Photoluminescence enhancement in multilayered MoSe2 nanostructures obtained by local anodic oxidation

Monolayers of transition metal dichalcogenides (TMDCs) exhibit attractive properties and are promising for fabricating photonic and optoelectronic devices, while bulk multilayered structures based on the same materials only recently has revealed many properties useful for nanophotonics. In this regard, the combination of monolayer and multilayer properties in one device (on a single flake) is an important and fruitful task that needs to be solved. In this work, we demonstrate the use of local anodic oxidation to improve the optical properties of multilayer MoSe2 flakes on a gold-covered substrate. Using this method, we fabricated nanostructures demonstrating extraordinarily enhanced photoluminescence (PL), with an intensity up to three orders of magnitude compared to that of the original structure.
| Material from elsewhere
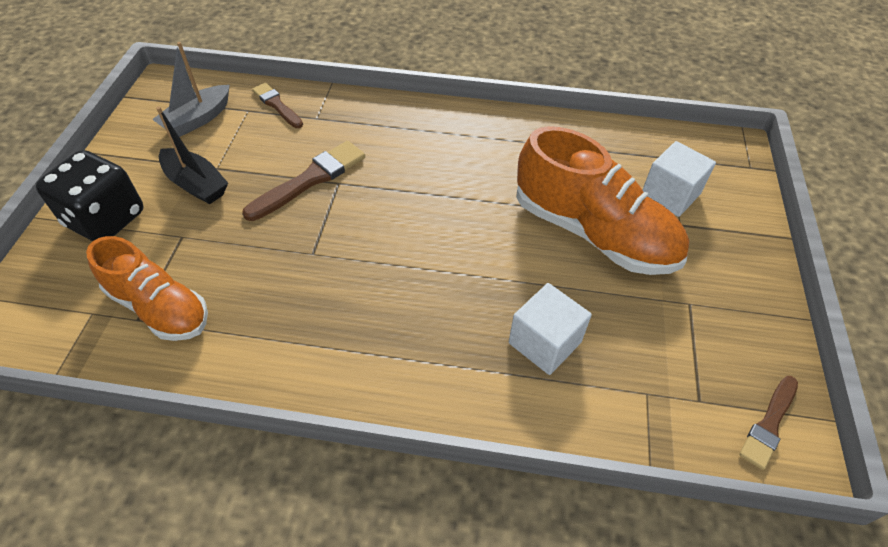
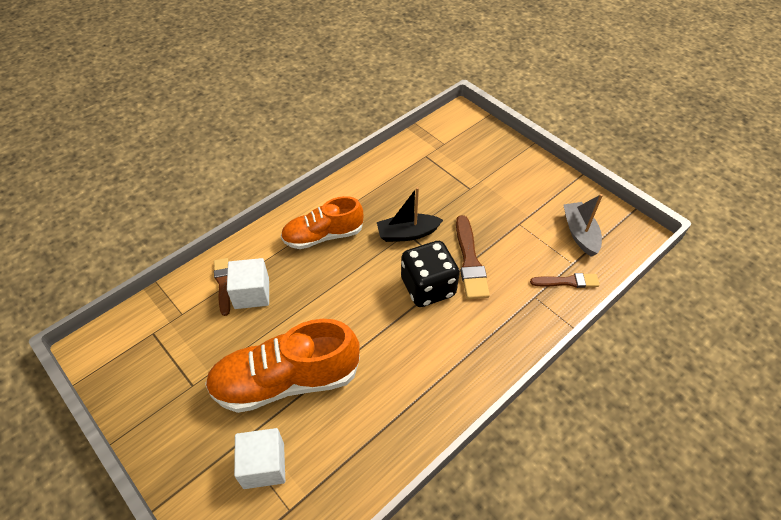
camera: 130 degrees right, 0 degrees up
black dice [36,150,143,241] -> black dice moved to [401,241,460,307]
orange shoe [86,236,208,341] -> orange shoe moved to [281,196,363,249]
black boat [156,107,228,204] -> black boat moved to [377,187,443,242]
brown brush [739,376,798,470] -> brown brush moved to [214,258,230,316]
Low-frequency Raman spectroscopy showed that the nature of this PL enhancement is that the bindings between the layers inside the nanostructures are severely disrupted. This means that the nanostructures consist of quasi-monolayers, which is in good agreement with the intensity and the position of PL peak. Here, we also propose a mechanism of forming these quasi-monolayers. Therefore, this method allows using multilayer TMDC flakes on a conductive substrate to fabricate areas with quasi-monolayer optical properties, exhibiting an enhanced PL intensity.